There are two serious pitfalls that traders with smaller funds fall into. If you can avoid these, you’ll have safely navigated your first trading hurdles …

1. Traders with small funds often stake too high. If you only have £500 in your trading fund, and are risking 2% on each trade, you can only risk £10.00 on a trade. That means that if your stop loss is 20 pips from your open price, you should only be staking at £0.50/pip.

However, what often happens when traders only have a modest fund is that they want to increase that fund quickly, so they’ll start risking 5% or 10% on trades – and a handful of losses quickly makes a nasty dent in their fund.

Losing money is easy – making it back is considerably harder.

If you’re risking 10% of your £500 fund on a trade, you could have destroyed almost half of your trading fund in a run of 6 losing trades. It’s really surprisingly easy to lose 50% of your pot, down to £250 – but to make that money back, you don’t need to make 50% – you actually need to make 100% profit. Which is a big ask.

2. The other pitfall of traders with small funds is to not take their trading seriously enough. Traders think that their position is only risking £10, so they don’t work hard enough on their trading – bad habits slip in, and they start breaking their own rules, like moving stop losses, or trying to eek out extra points.

The watch words are – be patient … and don’t get greedy.

If you need a reality check – take a look at how much that £500 can earn you in a high-interest bank account. The best I could find was about £20 a year – which won’t even match inflation.

The price of a good education

Okay, so we’ve got our modest trading fund … and realistic expectations of how fast we can grow that fund … what next?

The next cost many traders incur is education …

And here, the sky is the limit. You can choose to spend thousands of pounds on classes … mentors … and seminars…

If you get a good one, you could find that you’re off to a perfect start, by-passing the most common mistakes that traders make, and having a true helping hand on the way to being a successful trader …

If you get a bad one, you’ll be wasting your precious investment cash.

But the problem that novice traders often run into, is that the top of the range mentorships often come with hefty price tags – and you don’t want (and can’t afford) a huge outlay when you’re just starting out.

So, the option that many new traders go for is to teach themselves …

You can pick up books and training DVDs relatively cheaply, and buy off-the-shelf trading systems and strategies.

Of course, there’s also plenty of free content available on the internet, and spread-bet companies offer free seminars and online training.

My number one for free educational forex content is www.babypips.com, but I’d be really interested to hear back from you about where you’ve found useful educational material for free.

And once you get up to speed, you can start develop your own trading ideas and strategies.

And remember – don’t buy trading products that don’t come with full money-back guarantees. That way, if you don’t think that a course or strategy will pay for itself – you have recourse.

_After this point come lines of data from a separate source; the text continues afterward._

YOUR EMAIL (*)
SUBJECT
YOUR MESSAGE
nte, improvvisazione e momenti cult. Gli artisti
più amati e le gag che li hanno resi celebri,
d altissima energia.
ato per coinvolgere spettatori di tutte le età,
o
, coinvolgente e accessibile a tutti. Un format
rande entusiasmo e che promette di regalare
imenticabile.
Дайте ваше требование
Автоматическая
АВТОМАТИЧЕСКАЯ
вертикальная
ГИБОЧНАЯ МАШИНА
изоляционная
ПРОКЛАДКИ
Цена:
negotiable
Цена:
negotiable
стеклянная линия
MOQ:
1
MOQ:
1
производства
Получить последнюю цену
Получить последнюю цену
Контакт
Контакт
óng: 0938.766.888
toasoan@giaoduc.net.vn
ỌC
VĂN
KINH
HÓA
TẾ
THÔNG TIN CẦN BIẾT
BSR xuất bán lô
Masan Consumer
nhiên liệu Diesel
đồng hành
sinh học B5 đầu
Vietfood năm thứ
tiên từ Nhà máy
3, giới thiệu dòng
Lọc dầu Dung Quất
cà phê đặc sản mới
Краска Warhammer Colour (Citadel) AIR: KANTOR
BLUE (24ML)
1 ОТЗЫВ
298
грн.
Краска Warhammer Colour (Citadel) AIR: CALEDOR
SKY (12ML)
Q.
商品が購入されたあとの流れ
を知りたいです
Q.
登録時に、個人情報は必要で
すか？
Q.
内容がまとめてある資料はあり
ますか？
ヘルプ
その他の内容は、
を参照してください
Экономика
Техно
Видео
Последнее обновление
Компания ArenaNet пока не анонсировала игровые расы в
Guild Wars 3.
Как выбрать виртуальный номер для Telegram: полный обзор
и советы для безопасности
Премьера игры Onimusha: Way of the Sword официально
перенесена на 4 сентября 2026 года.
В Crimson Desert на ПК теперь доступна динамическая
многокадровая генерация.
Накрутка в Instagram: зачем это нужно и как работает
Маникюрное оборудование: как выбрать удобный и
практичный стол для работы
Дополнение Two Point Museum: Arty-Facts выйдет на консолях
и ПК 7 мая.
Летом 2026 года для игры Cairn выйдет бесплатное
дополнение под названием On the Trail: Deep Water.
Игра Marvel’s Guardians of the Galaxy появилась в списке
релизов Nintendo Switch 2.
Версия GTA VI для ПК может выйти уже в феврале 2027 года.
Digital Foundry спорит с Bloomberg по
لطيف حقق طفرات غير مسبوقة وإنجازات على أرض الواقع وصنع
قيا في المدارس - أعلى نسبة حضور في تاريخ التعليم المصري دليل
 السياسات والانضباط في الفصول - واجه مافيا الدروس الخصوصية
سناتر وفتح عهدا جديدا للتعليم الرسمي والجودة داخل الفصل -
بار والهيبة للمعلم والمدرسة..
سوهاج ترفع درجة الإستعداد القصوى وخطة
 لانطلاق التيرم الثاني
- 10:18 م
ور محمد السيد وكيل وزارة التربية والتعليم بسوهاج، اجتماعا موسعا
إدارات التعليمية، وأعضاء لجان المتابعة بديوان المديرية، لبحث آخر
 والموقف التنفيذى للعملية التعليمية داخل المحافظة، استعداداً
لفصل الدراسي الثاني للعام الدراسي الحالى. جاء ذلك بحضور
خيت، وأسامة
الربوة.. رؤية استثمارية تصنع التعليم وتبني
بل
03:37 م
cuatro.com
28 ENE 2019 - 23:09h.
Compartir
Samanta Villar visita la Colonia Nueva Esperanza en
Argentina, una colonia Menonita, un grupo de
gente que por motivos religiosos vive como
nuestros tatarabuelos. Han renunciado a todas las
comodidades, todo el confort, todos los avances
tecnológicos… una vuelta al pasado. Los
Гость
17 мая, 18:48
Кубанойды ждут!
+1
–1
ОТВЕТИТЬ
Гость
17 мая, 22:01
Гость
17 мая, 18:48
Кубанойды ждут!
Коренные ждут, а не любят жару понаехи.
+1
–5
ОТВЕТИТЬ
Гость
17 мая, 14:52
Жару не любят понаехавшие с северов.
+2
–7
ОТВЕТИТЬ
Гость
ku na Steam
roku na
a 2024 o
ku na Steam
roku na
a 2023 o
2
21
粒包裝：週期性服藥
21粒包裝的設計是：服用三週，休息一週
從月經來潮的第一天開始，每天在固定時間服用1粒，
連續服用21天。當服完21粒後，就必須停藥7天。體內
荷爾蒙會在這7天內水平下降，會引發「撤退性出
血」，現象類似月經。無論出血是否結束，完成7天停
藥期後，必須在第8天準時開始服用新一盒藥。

What I want to emphasise here is that – provided you can be disciplined and focused – there’s no need to incur a lot of costs in starting to trade.

– Start small, but start seriously.

– Manage your risk and never stake too high – the less money you have in your fund, the less you can afford to lose.

– Get as much free content as you can.

In the next seven days …

After months of hanging on, has the euro finally met its demise at the hands of an anonymous housemaid in an upmarket New York hotel?

The resignation of Dominique Strauss-Kahn marks the beginning of a grab for his job. And a realization among Eurozone nations of just how much Strauss-Kahn has done to save the beleaguered currency.

If his successor is not European, the future of the currency will be on shaky ground, so we can expect to see some twists and turns in the fortunes of the euro as the tussle for this top job plays out.

Next week kicks off with Eurozone data, in the form of flash purchasing managers’ surveys on Monday, and New industrial orders on Tuesday.

For the UK, we’ve public sector net borrowing numbers on Tuesday, revised GDP figures on Wednesday, and the Nationwide house price index on Thursday.